When we started building Cursor a few years ago, most code was written one keystroke at a time. Tab autocomplete changed that and opened the first era of AI-assisted coding.
Then agents arrived, and developers shifted to directing agents through synchronous prompt-and-response loops. That was the second era. Now a third era is arriving. It is defined by agents that can tackle larger tasks independently, over longer timescales, with less human direction.
As a result, Cursor is no longer primarily about writing code. It is about helping developers build the factory that creates their software. This factory is made up of fleets of agents that they interact with as teammates: providing initial direction, equipping them with the tools to work independently, and reviewing their work.
Many of us at Cursor are already working this way. More than one-third of the PRs we merge are now created by agents that run on their own computers in the cloud. A year from now, we think the vast majority of development work will be done by these kinds of agents.

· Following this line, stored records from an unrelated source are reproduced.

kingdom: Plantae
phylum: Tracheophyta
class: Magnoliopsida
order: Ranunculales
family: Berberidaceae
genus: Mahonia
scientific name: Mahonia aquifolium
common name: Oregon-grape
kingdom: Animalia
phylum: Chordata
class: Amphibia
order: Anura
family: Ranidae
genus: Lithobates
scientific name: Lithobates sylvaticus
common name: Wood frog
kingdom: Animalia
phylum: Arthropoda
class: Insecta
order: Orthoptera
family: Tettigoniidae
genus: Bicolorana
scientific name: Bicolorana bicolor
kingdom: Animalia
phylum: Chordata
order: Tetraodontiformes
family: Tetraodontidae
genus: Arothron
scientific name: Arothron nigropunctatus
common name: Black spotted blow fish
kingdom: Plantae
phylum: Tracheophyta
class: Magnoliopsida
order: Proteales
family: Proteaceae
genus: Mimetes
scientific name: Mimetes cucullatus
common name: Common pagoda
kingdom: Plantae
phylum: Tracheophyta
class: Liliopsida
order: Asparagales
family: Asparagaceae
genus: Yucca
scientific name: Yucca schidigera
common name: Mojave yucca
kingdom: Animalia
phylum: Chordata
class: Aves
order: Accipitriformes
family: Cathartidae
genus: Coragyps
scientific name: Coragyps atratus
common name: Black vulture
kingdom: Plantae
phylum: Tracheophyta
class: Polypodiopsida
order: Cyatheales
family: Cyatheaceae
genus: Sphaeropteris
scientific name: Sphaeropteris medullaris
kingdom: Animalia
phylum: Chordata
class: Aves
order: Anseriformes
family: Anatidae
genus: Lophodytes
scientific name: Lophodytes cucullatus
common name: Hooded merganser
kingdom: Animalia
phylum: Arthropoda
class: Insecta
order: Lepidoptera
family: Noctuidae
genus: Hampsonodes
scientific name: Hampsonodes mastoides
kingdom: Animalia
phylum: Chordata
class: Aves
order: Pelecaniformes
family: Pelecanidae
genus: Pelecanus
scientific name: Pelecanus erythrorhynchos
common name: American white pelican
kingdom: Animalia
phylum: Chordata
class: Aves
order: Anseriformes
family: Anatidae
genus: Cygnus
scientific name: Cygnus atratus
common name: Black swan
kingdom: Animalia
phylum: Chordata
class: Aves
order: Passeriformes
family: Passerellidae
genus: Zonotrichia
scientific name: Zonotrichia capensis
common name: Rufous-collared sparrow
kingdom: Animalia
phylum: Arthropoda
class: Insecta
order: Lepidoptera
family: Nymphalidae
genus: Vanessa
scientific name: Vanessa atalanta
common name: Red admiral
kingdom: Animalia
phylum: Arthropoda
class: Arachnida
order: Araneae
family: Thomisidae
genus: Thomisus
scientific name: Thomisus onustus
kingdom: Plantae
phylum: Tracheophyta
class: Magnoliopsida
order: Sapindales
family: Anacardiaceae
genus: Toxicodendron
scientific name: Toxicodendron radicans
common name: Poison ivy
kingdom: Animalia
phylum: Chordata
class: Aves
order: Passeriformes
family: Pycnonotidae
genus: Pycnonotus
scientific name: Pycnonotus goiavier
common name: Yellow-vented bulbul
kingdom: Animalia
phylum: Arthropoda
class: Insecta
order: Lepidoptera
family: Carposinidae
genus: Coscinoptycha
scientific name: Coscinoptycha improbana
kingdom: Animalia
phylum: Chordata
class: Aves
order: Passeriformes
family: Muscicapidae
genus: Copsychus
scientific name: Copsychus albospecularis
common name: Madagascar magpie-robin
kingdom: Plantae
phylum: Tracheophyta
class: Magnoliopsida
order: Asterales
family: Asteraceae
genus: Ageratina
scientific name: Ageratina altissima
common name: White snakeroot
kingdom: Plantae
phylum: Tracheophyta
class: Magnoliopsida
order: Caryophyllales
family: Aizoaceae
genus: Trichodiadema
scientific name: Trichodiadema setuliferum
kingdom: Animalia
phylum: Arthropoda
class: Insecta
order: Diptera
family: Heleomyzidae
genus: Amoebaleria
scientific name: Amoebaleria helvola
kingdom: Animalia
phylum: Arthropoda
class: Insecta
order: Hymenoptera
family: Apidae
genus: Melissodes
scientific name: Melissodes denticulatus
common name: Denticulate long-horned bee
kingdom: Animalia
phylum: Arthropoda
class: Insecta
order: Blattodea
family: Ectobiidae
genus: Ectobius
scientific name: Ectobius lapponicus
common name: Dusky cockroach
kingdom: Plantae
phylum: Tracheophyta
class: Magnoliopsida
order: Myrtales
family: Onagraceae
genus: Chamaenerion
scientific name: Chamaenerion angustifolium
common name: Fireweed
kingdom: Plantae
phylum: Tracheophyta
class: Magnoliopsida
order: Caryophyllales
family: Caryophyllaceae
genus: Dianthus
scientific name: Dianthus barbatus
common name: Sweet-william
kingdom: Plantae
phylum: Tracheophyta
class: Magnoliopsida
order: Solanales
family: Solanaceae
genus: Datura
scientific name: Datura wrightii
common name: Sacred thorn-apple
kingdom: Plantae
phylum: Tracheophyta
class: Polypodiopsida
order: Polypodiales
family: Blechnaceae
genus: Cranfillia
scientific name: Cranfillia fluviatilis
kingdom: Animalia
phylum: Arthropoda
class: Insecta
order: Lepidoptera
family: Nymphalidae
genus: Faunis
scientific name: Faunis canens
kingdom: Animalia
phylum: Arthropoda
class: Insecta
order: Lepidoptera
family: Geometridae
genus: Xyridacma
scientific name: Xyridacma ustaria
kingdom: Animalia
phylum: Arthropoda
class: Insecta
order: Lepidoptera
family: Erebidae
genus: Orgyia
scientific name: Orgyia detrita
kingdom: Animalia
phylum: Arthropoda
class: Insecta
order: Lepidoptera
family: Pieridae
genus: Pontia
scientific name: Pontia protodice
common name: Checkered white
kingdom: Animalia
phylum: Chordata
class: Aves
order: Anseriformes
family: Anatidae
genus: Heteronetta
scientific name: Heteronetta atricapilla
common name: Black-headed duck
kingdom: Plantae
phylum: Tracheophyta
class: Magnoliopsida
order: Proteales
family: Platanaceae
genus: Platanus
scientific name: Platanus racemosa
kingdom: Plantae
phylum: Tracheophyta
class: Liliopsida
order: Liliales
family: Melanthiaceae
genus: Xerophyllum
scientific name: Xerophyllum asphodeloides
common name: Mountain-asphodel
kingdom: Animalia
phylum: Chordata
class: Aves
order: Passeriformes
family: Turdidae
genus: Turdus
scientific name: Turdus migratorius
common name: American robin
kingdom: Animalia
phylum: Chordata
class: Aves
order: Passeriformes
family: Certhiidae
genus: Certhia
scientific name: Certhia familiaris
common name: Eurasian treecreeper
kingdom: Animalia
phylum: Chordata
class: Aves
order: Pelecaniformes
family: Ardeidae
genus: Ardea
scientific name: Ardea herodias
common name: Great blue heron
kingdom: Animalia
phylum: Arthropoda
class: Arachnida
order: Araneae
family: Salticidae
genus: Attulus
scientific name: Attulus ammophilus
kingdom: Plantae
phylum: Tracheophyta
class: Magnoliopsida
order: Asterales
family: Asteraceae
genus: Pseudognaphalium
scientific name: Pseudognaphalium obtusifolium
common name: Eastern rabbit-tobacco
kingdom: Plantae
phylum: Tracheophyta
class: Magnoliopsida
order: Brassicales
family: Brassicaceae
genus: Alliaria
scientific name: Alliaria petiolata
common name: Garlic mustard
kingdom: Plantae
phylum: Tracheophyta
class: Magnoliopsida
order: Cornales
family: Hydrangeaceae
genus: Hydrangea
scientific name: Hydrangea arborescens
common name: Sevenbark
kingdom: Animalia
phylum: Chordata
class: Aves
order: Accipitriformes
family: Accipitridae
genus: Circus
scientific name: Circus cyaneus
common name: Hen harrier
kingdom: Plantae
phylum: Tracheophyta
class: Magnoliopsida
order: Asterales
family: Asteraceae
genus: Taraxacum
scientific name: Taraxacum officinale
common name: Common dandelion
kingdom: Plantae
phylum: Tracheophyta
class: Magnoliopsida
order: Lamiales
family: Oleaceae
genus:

If the team is able to deliver on the promise of “you can just hire our AI cloud engineers as your R&D team,” this has obvious advantages that many Enterprise customers might prefer to invest in. The lessons and operational competences at developing this for coding can then transfer into the “Macrohard” project, where xAI was trying to leverage computer use for a variety of white collar workflows.
I think that the vision is directionally correct and mostly impossible to achieve alone, at a time when OpenAI and Anthropic are pouring significant amounts of resources into a similar direction. The obvious choice for Cursor was to partner with either xAI or OpenAI, and given the price tag to acquire Cursor, it’s clear that Elon Musk went ahead and got the deal done.
Cursor has also been investing in their go-to-market strategy, both by building out an Enterprise-focused sales team and by running a significant number of DevRel events under the "Cafe Cursor" umbrella.
How the commercial teams will merge with xAI's existing hires is yet to be seen, although due to the recent wave of hires from playbook companies, it's likely that the integration will be rather quick. I think that they will benefit from keeping the Cursor branding and the developer-focused marketing, which so far has resonated a lot more than the existing Grok/xAI positioning.